English Literature
Course summary
Unit 1: Literary Genres The aim of this unit is to introduce candidates to aspects of the genre of Tragedy. Texts have been selected and grouped together to enable students to understand the roots of the literary genre as well as how the genre has developed. Students study three texts: Shakespeare’s play ‘Othello’, Miller’s play ‘Death of a Salesman’ and a selection of the poetry of Keats. Unit 2: Texts and Genres This unit introduces candidates to the more modern genre of crime writing and texts wherein a transgressive act is the driving narrative force. This genre, which is heavily influenced by culture and society, is continually evolving and allows students to analyze and interpret more modern texts as well as older texts in new and interesting ways.

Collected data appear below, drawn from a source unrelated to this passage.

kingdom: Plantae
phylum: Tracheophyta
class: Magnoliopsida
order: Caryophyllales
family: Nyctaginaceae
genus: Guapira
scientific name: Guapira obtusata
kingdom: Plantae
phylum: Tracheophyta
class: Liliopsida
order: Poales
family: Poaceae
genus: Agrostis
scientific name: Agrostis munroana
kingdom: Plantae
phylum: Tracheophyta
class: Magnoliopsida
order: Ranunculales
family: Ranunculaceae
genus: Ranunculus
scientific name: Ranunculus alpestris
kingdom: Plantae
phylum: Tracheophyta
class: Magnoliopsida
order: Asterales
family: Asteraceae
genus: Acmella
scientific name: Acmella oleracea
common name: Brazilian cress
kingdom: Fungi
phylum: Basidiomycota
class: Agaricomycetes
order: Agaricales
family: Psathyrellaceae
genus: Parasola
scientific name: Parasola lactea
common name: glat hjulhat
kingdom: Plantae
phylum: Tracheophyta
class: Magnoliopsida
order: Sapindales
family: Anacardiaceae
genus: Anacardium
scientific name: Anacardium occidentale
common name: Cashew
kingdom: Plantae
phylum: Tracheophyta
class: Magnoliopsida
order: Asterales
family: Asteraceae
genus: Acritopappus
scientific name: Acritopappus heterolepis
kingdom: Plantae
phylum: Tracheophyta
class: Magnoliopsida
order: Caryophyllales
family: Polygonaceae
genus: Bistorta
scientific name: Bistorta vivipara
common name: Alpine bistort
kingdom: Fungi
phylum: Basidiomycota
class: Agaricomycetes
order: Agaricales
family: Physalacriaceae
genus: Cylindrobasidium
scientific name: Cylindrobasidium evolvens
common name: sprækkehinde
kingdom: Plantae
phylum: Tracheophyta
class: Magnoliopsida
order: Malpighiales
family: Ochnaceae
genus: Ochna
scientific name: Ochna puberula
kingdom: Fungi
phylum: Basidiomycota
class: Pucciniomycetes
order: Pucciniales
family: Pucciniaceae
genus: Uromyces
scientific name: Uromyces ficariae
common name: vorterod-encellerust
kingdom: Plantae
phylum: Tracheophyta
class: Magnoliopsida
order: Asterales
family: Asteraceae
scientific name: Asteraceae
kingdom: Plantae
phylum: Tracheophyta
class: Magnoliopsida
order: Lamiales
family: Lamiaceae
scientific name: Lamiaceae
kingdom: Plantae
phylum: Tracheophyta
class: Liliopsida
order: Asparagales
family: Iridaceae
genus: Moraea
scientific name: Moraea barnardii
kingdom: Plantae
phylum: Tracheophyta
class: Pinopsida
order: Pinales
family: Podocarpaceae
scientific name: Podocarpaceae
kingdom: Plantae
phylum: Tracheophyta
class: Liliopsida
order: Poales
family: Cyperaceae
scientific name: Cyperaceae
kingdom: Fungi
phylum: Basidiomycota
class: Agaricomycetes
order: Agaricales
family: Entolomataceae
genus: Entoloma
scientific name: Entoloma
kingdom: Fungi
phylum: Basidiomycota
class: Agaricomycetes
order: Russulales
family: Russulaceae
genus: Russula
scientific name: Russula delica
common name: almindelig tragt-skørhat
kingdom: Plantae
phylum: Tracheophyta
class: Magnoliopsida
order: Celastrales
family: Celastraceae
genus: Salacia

Students study a broad range of transgressive fiction to deepen their appreciation of genre nuances, as well as three set texts: one post-2000 prose text (Kate Atkinson’s ‘When Will There Be Good News?’), Coleridge’s narrative poem ‘The Rime of the Ancient Mariner’, and Agatha Christie’s novel, ‘The Murder of Roger Ackroyd’. Unit 3: Theory and Independence This unit is designed to allow students to read widely and develop their skills as critical, crafted writers of extended essays. Students are guided in the choice of their own academically challenging texts and coached in the understanding that the contemporary study of Literature needs to be informed by the fact that different theoretical and critical methods can be applied to the subject. Students write about two different literary texts (one poetry text and one prose) through their choice of critical perspectives such as Marxism, Feminism, Literary Value, Post Colonialism, and Ecocriticism.